Not sure whether to spend your hard earned muggle money on the new Lego Harry Potter game? Well, have a read of this review to help you decide. Disagree? Tell us what you think and help others decide!
It’s not for nothing that the Lego series of games have developed one of the strongest reputations in modern gaming. Over the past five years, British developer Traveller’s Tales have created some of the most polished and easy-to-enjoy family titles on the market, and the series is one of the only ones to have a truly widespread appeal. Younger players enjoy the breezy simplicity of the gameplay, and older audiences, perhaps tired of the endless supply of games that primarily involve loud noise and shooting people, adore their wonderfully laid-back nature.
These Lego games are most perfectly enjoyed on rainy Sunday afternoons, and are so light-hearted and accessible that they feel very much like the very best movies by Disney or Pixar. Because of how simple the controls are (regardless of which gaming console you have at home) parents can (and do) instantly enjoy them too, and the joy of solving one of the game’s tricksy little puzzles is not to be underestimated.

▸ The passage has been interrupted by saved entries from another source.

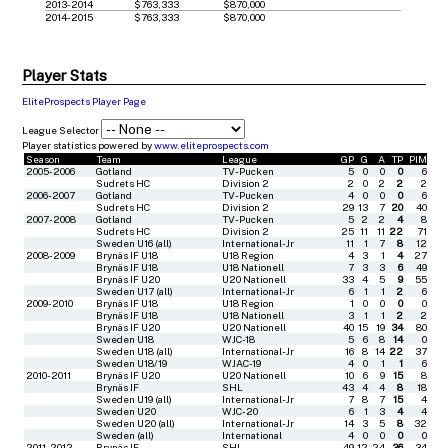
2013-2014
$763,333
$870,000
2014-2015
$763,333
$870,000
Player Stats
EliteProspects Player Page
League Selector
Player statistics powered by
www.eliteprospects.com
Season
Team
League
GP
G
A
TP
PIM
2005-2006
Gotland
TV-Pucken
5
0
0
0
6
Sudrets HC
Division 2
2
0
2
2
2
2006-2007
Gotland
TV-Pucken
4
0
0
0
6
Sudrets HC
Division 2
29
13
7
20
40
2007-2008
Gotland
TV-Pucken
5
2
2
4
8
Sudrets HC
Division 2
25
11
11
22
71
Sweden U16 (all)
International-Jr
11
1
7
8
12
2008-2009
Brynäs IF U18
U18 Region
4
3
1
4
27
Brynäs IF U18
U18 Nationell
7
3
3
6
49
Brynäs IF U20
U20 Nationell
33
4
5
9
55
Sweden U17 (all)
International-Jr
6
1
1
2
6
2009-2010
Brynäs IF U18
U18 Region
1
0
0
0
0
Brynäs IF U18
U18 Nationell
3
1
1
2
2
Brynäs IF U20
U20 Nationell
40
15
19
34
80
Sweden U18
WJC-18
5
6
8
14
0
Sweden U18 (all)
International-Jr
16
8
14
22
37
Sweden U18/19
WJAC-19
4
0
1
1
6
2010-2011
Brynäs IF U20
U20 Nationell
10
6
9
15
8
Brynäs IF
SHL
43
4
4
8
18
Sweden U19 (all)
International-Jr
7
8
7
15
4
Sweden U20
WJC-20
6
1
3
4
4
Sweden U20 (all)
International-Jr
14
3
5
8
32
Sweden (all)
International
4
0
0
0
0
2011-2012
Brynäs IF
SHL
49
12
24
36
34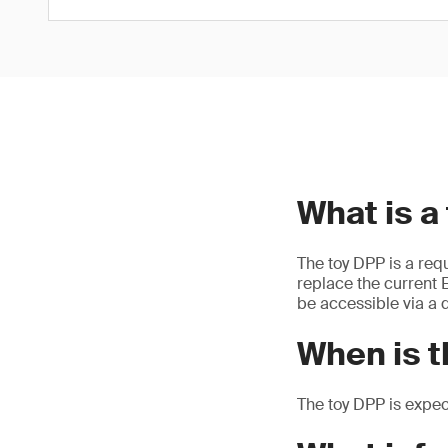
What is a
The toy DPP is a req
replace the current E
be accessible via a d
When is t
The toy DPP is expe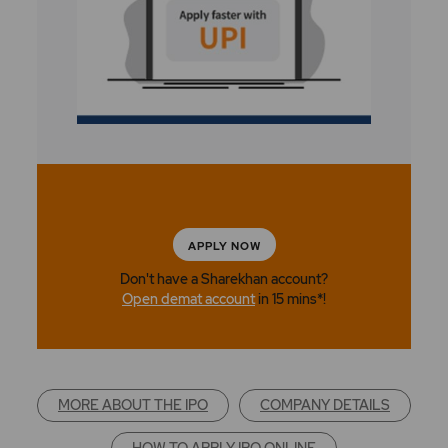
APPLY NOW
Don't have a Sharekhan account?
Open demat account
in 15 mins*!
MORE ABOUT THE IPO
COMPANY DETAILS
HOW TO APPLY IPO ONLINE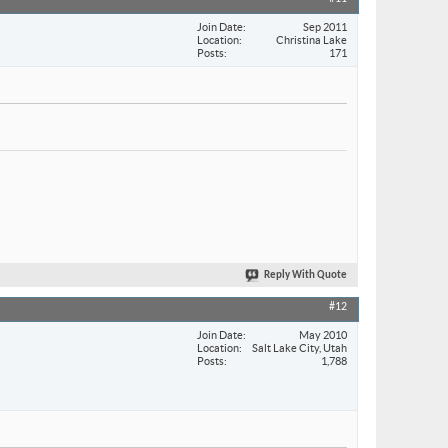
Join Date
Sep 2011
Location
Christina Lake
Posts
171
Reply With Quote
#12
Join Date
May 2010
Location
Salt Lake City, Utah
Posts
1,788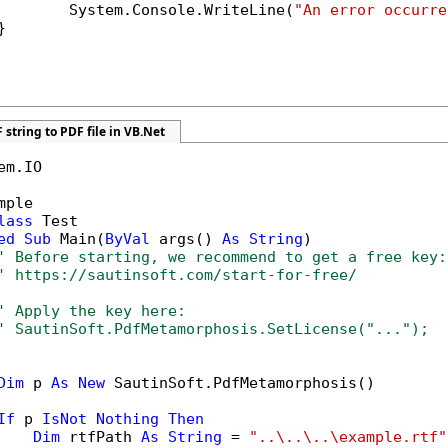
        System.Console.WriteLine(
"An error occurre


 string to PDF file in VB.Net
em.IO

mple

lass
 Test

ed
Sub
 Main(
ByVal
 args() 
As
String
)

' Before starting, we recommend to get a free key:
' https://sautinsoft.com/start-for-free/
' Apply the key here:
' SautinSoft.PdfMetamorphosis.SetLicense("...");
Dim
 p 
As
New
 SautinSoft.PdfMetamorphosis()

If
 p 
IsNot
Nothing
Then
Dim
 rtfPath 
As
String
 = 
"..\..\..\example.rtf"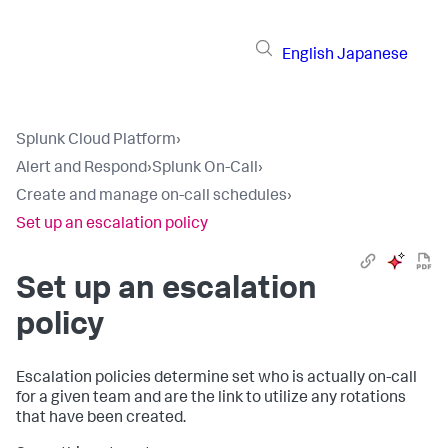
English
Japanese
Splunk Cloud Platform
›
Alert and Respond
›
Splunk On-Call
›
Create and manage on-call schedules
›
Set up an escalation policy
Set up an escalation
policy
Escalation policies determine set who is actually on-call
for a given team and are the link to utilize any rotations
that have been created.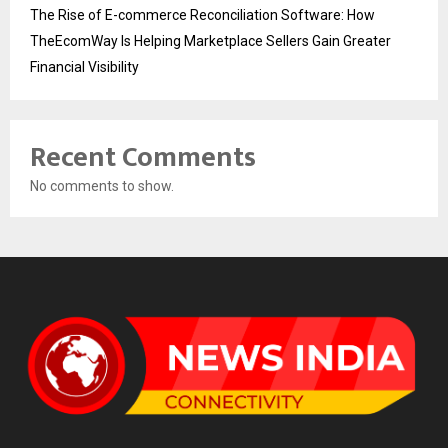
The Rise of E-commerce Reconciliation Software: How
TheEcomWay Is Helping Marketplace Sellers Gain Greater
Financial Visibility
Recent Comments
No comments to show.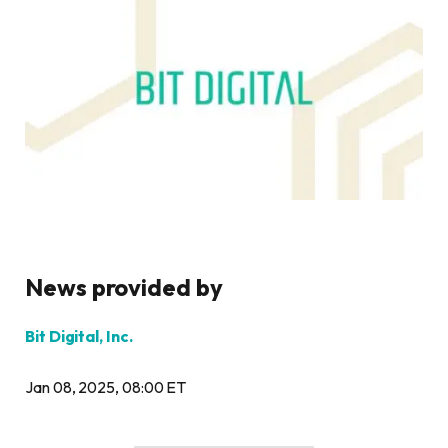
News provided by
Bit Digital, Inc.
Jan 08, 2025, 08:00 ET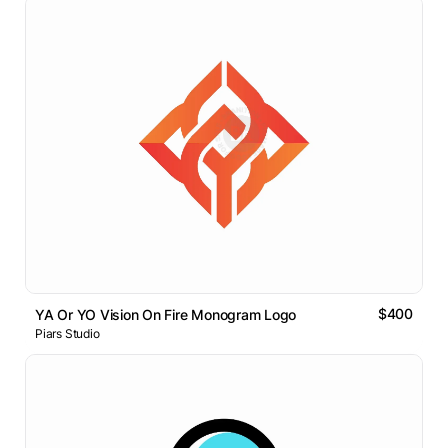
$400
YA Or YO Vision On Fire Monogram Logo
Piars Studio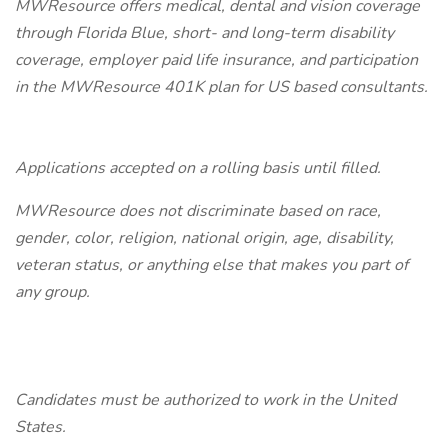
MWResource offers medical, dental and vision coverage
through Florida Blue, short- and long-term disability
coverage, employer paid life insurance, and participation
in the MWResource 401K plan for US based consultants.
Applications accepted on a rolling basis until filled.
MWResource does not discriminate based on race,
gender, color, religion, national origin, age, disability,
veteran status, or anything else that makes you part of
any group.
Candidates must be authorized to work in the United
States.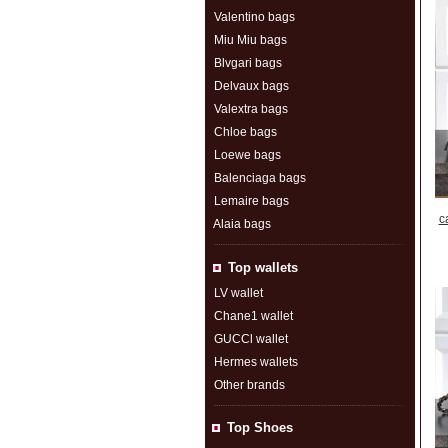
Valentino bags
Miu Miu bags
Blvgari bags
Delvaux bags
Valextra bags
Chloe bags
Loewe bags
Balenciaga bags
Lemaire bags
c
Alaia bags
Top wallets
LV wallet
Chane1 wallet
GUCCl wallet
Hermes wallets
Other brands
Top Shoes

Although the Harry Potter films (like the books) have gotten progressively more and more adult as they have gone on, this Lego game sticks to the lighter and more child-friendly original films, but the emphasis is placed squarely on fun. The darker tone of some moments (particularly some sequences from the third and fourth films) are cleverly glossed over, and some of the more serious moments are lightened up by some terrifically funny slapstick laughs.
Even very young children who aren’t familiar with the Harry Potter series at all won’t get too lost, as the most important parts of those first four films are changed into miniature silent comedy movies, which are suitable for everyone. They are frequently hilarious too, and the way that they condense the significant events of the films into bite-sized chunks is done with real skill and a very sharp knowledge of the game’s seriously varied audience.
If you’ve never played a Lego game before the formula is the same as it always has been. You roam around an open environment (in this case a very well rendered Lego version of Hogwarts) as one (or two) Lego characters, and solve a series of simple puzzles that both earn you some of the game’s currency (golden studs) and help you to progress to the next area. None of the puzzles are especially difficult (with most of them just requiring the pressing of a single button) and mainly involve a bit of trial-and-error and exploration.
It’s a formula that is extremely effective, and although this is the most ambitious Lego game to date (with spell-casting and broomstick flying included) there is nothing here that will frustrate younger fans of the series. Lego Harry Potter Years 1-4 easily ranks alongside the best episodes of the Lego game franchise, and it’s long and deep enough to keep everyone busy long until the inevitable sequel arrives. Traveller’s Tales have delivered another classic, and nobody else in the games industry is making titles quite like these. Outstanding family entertainment.